The French Vasculitis Study Group has developed a five-point system ("five-factor score") that predicts the risk of death in Churg–Strauss syndrome using clinical presentations. These factors are:
- Reduced renal function (creatinine >1.58 mg/dl or 140 µmol/l)
- Proteinuria (>1 g/24h)
- Gastrointestinal hemorrhage, infarction, or pancreatitis
- Involvement of the central nervous system
The lack of any of these factors indicates milder case, with a five-year mortality rate of 11.9%. The presence of one factor indicates severe disease, with a five-year mortality rate of 26%, and two or more indicate very severe disease: 46% five-year mortality rate.
Treatment for eosinophilic granulomatosis with polyangiitis includes glucocorticoids (such as prednisolone) and other immunosuppressive drugs (such as azathioprine and cyclophosphamide). In many cases, the disease can be put into a type of chemical remission through drug therapy, but the disease is chronic and lifelong.
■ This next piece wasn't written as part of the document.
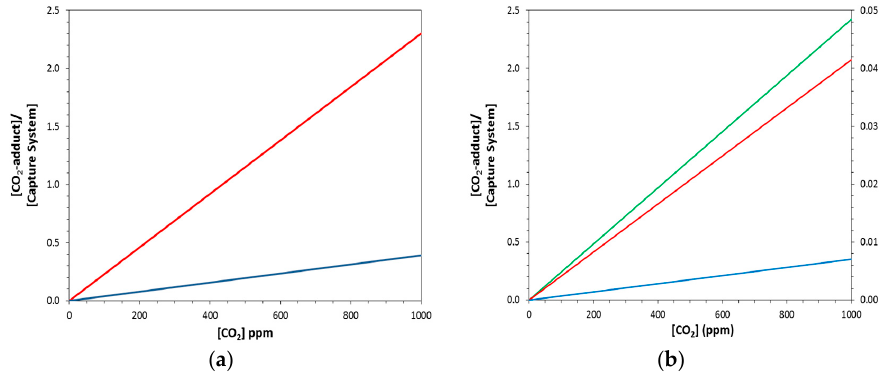
Figure 4. Carbon capture at 298.15 K for two carbon capture systems at near atmospheric concentrations. Gibbs free enthalpies of Δ G ° = − 5.54 kcal/mol (R14b, blue ), Δ G ° = − 6.59 kcal/mol (R14a, red ), and Δ G ° = − 9.00 kcal/mol (R14h, green ). Plots for GCR are shown in ( a ) and plots for the RCR are shown in ( b ). To achieve a significant capture ratio in the RCR system requires a significantly more exergonic capture reaction; i.e., green in ( b ). The secondary axis in ( b ) allows for the recognition of the much diminished capture ratios for the less exergonic reactions (blue and red). The linear functions are as follows: ( a ) Blue; y = 3.91 × 10 -4 x, Red; y = 2.30·× 10 -3 x; ( b ) Blue; y = 7.05 × 10 -6 x, Red; y = 4.15 × 10 -5 x, Green; y = 2.42 × 10 -3 x.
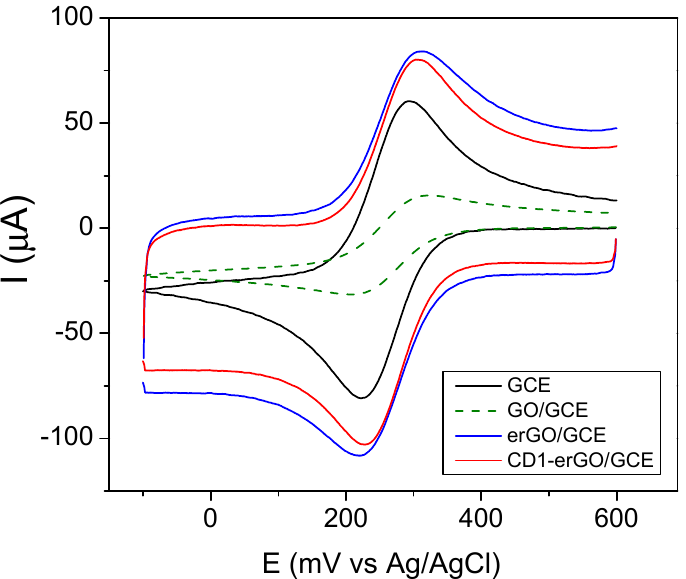
Figure 6. Cyclic voltammograms obtained in 5.0 mM K 3 [Fe(CN) 6 ] in 0.5 M KCl on bare GCE (black line), GO/GCE (dashed green line), erGO/GCE (blue line), and CD1-erGO/GCE (red line). Scan rate: 0.1 V s − 1 .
A systematic review conducted in 2007 indicated all patients should be treated with high-dose steroids, but in patients with a five-factor score of one or higher, cyclophosphamide pulse therapy should be commenced, with 12 pulses leading to fewer relapses than six. Remission can be maintained with a less toxic drug, such as azathioprine or methotrexate.
On December 12, 2017, the FDA approved mepolizumab, the first drug therapy specifically indicated for the treatment of eosinophilic granulomatosis with polyangiitis. Patients taking mepolizumab experienced a "significant improvement" in their symptoms.
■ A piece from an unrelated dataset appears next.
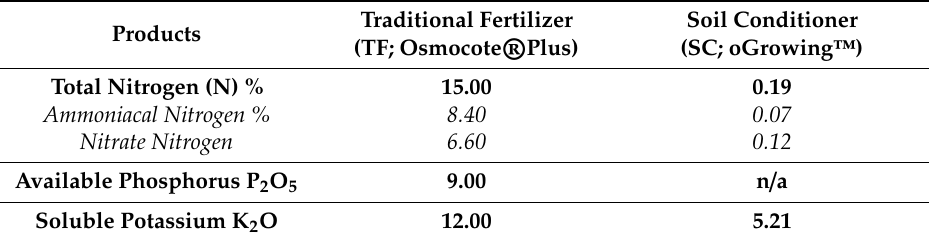
Table 1. Information about labels and mineral content (N-P-K) of the two products used in this study. Products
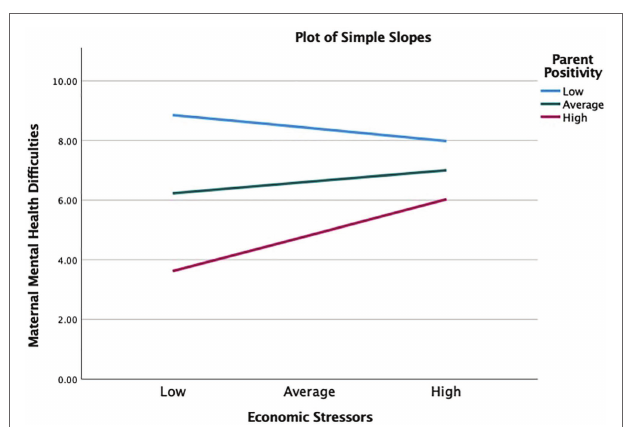
FIGURE 2 | Parent positivity moderating the effect of economic stressors on maternal mental health. High = 1 standard deviation above the sample mean, average = sample mean, and low = 1 standard deviation below the sample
Eosinophilic granulomatosis with polyangiitis was first described by pathologists Jacob Churg (1910–2005) and Lotte Strauss (1913–1985) at Mount Sinai Hospital in New York City in 1951, using the term "allergic granulomatosis" to describe it. They reported "fever...hypereosinophilia, symptoms of cardiac failure, renal damage, and peripheral neuropathy, resulting from vascular embarrassment in various systems of organs" in a series of 13 patients with necrotizing vasculitis previously diagnosed as "periarteritis nodosa", accompanied by hypereosinophilia and severe asthma. Drs. Churg and Strauss noted three features which distinguished their patients from other patients with periarteritis nodosa but without asthma: necrotizing vasculitis, tissue eosinophilia, and extravascular granuloma. As a result, they proposed that these cases were evident of a different disease entity, which they referred to as "allergic granulomatosis and angiitis".
The memoir Patient, by musician Ben Watt, deals with his experience with Churg–Strauss syndrome in 1992, and his recovery. Watt's case was unusual in that it mainly affected his gastrointestinal tract, leaving his lungs largely unaffected; this unusual presentation contributed to a delay in proper diagnosis. His treatment required the removal of 5 m (15 ft) of necrotized small intestine (about 75%), leaving him on a permanently restricted diet.
Japanese ski jumper Taku Takeuchi, who won the bronze medal in the team competition, has the disease and competed at the Sochi Olympics less than a month after being released from hospital treatment.
New Zealand reporter and television presenter Toni Street was diagnosed with the condition in 2015. Street has had health problems for several years, including removal of her gallbladder four months prior.